The initial breach is rarely an actual hack when it comes to the high profile business related hacks. In most of those cases there were post-breach hacks used to get further into the networks.In that case, Sony PSN was never hacked, PayPal was never hacked, EA Origin was never hacked.... Pretty much every MAJOR hacking job in history does not contain what you consider 'hacking'.
I'm sure it was all dramatized and the guy admitted that he acted stupidly and clicked the link. This is exactly what the users that keep compromising their computers with cryptolocker are doing. I consider this video an excellent lesson for all those non-technical users out there. The way the hacker says that he could make the guy homeless just because he clicked the wrong things (and proceeded to log into his password manager, etc).This was all acting and nothing more.
TLDR Version of the video.
#1 Woman gains control of a cellphone account through phone support. Basic social engineering.
#2 Guy's laptop is compromised by clicking a fishing email that installs (presumably) remote access software.
Neither one was really hacking.
That sounds great until you realize layers 8-10 are made up.
The OSI model has 7 layers. I've also pinged Chris Hadnagy to see if he'll respond to whether or not SE is actually hacking.

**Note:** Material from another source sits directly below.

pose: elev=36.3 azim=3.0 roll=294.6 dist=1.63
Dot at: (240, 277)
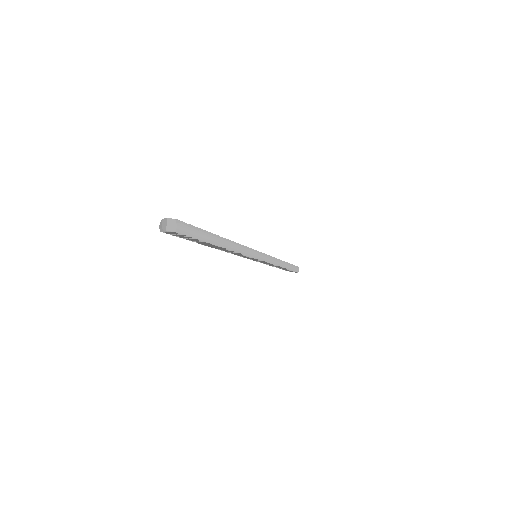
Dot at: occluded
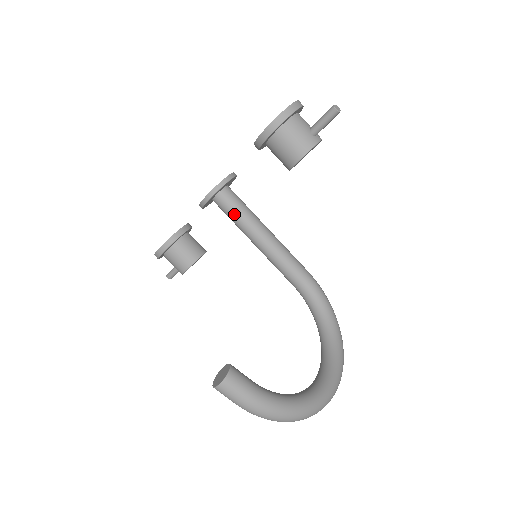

My point was more that systems will never be secure and people in the infosec industry are basically using fear to sell snake oil.
Chris Hadnagy's response:Then you realize that Layers 1-7 are similarly "made up".
The OSI model has a weakness in that it assumes that all interactions happen within the codified seven layers.
This leaves security solutions that only secure those seven layers vulnerable to attacks that don't conform to any of the OSI layers (such as social engineering).
Hence the non-canonical recognition of layers above 7.
The term you're looking for is "risk management".
The only system that's 100% secure is one that's been powered down, disassembled and melted down into slag.
So yes, if you've got someone telling you that something will make you 100% secure, they're selling snake oil.
Basically, if someone wants into your system bad enough, they're getting in, regardless of what you do.
Security is the art of making the act of breaching your systems so not-worthwhile that they give up and move on to easier pickings. This is done by making the breaching of systems more difficult, hiding assets in ways that that are difficult to locate in an automated fashion and through being as innocuous a target as possible.
As was explained in the video, outside of malware (which is a "shotgun" approach), you could have a team of the best exploit programmers and social engineers on the planet.
Yippee.
If they aren't aware of your existence, they have exactly zero reason to come and attack you directly.
At every hacker con or group I've ever attended, nobody really drew lines between physical, software or social bypass. They're all equally valid.
About the only people who ever made any bones about it were usually young pedants who were convinced that sitting in front of a computer, clacking away at a keyboard was The One True Way...
Most of them were eventually disabused.
Umm... The only response to
is"Social engineering isn't hacking." true or false?
Doesn't that mean that "social engineering is hacking"?False!
And yet she did it anyways. It would seem threat of reprimand is not a fail safe security measure.